—No sé lo que hago.
—Ni yo.
Así, el ángel y el demonio comenzaron su viaje.
En silencio. En oscuridad. Con confusiones tan evidentes como la luna sobre ellos.
El corazón del ángel galopaba tan fuerte que el ruido de los cascos —ensordecedor— rompía el clima del lugar. Sus manos, heladas como el hielo, se convulsionaban en busca de calor.
El demonio, perdido. Ahogado en este océano de dudas, no quiso respuestas. No quiso excusas.

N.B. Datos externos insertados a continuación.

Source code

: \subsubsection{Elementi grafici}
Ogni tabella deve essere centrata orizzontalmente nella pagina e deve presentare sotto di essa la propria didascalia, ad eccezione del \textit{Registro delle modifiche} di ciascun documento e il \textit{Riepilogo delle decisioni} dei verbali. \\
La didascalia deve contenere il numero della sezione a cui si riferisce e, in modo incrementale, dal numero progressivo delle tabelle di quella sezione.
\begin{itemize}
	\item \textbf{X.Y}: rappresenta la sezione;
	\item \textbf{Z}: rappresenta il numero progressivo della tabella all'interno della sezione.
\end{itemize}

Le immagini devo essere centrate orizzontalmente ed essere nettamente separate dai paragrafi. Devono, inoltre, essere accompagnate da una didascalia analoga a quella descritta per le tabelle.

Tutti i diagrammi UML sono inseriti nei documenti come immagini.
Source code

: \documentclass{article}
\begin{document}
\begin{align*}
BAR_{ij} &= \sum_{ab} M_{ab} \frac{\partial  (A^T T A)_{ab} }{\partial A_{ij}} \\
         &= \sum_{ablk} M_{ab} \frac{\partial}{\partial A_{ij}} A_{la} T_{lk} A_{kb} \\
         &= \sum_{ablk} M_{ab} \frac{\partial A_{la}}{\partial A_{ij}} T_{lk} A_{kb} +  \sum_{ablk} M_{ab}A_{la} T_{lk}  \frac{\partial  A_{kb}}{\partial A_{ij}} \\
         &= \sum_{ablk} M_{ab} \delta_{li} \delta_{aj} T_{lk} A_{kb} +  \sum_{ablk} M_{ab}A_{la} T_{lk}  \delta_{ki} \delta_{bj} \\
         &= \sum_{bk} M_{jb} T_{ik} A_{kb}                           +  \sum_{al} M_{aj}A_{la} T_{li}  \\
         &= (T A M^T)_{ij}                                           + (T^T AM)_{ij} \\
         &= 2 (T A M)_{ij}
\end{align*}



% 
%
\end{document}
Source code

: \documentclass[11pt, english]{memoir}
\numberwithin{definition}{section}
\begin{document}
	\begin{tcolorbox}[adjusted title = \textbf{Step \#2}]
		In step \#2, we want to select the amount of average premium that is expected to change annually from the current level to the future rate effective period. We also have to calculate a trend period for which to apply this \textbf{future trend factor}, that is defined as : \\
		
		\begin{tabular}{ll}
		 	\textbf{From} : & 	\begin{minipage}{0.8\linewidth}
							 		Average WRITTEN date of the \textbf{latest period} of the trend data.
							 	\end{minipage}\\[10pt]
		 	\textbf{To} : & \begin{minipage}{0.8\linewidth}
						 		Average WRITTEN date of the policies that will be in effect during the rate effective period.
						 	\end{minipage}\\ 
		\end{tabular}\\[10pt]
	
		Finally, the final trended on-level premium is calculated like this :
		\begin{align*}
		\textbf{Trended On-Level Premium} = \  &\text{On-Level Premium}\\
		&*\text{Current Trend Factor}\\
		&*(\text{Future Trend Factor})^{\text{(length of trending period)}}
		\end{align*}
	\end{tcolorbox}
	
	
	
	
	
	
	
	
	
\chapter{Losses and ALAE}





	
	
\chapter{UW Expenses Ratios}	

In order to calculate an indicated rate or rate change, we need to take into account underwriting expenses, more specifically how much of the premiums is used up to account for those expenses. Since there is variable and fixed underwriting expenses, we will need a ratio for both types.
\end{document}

No quiso lamentos.
Solo buscó lo que verdaderamente deseaba: la verdad de sus labios.
Entiende, ángel mío...
Muchos han visto tus ojos, pero jamás la desnudez de tu alma a través de ellos.
Y lo sé. No tienes que decirlo... porque también lo siento.
Solo un parpadeo.
Y el demonio acercó su rostro al de ella.
Todo perdió sentido.
El mundo se opacó.
Todos los silencios alzaron su voz…
y nada.
Solo la nada.
Un beso inmortal. Un beso digno de ser contado.
Un beso que retumbó como truenos precipitándose al suelo.
Un beso que hizo enmudecer a otros.
Un beso nacido del amor, de la pena… y del dolor de no estar el uno junto al otro.
Un beso que, al cerrar los ojos, duró una vida completa.
Un beso inmortalizado en un lienzo de oro.
Un beso que susurró su nombre en la oscuridad:
Ángel...
¿En qué momento nuestro lenguaje del corazón se transformó en este rito,
donde debamos dañarnos para ser honestos entre nosotros, ángel mío?
Él se aferró a ella como quien, en una noche plutónica, se aferra a algo sagrado.
La besó como nunca antes: entre lágrimas y sonrisas. Entre miedos y culpas.
No quiso pensar en consecuencias, ni orgullos ni egos.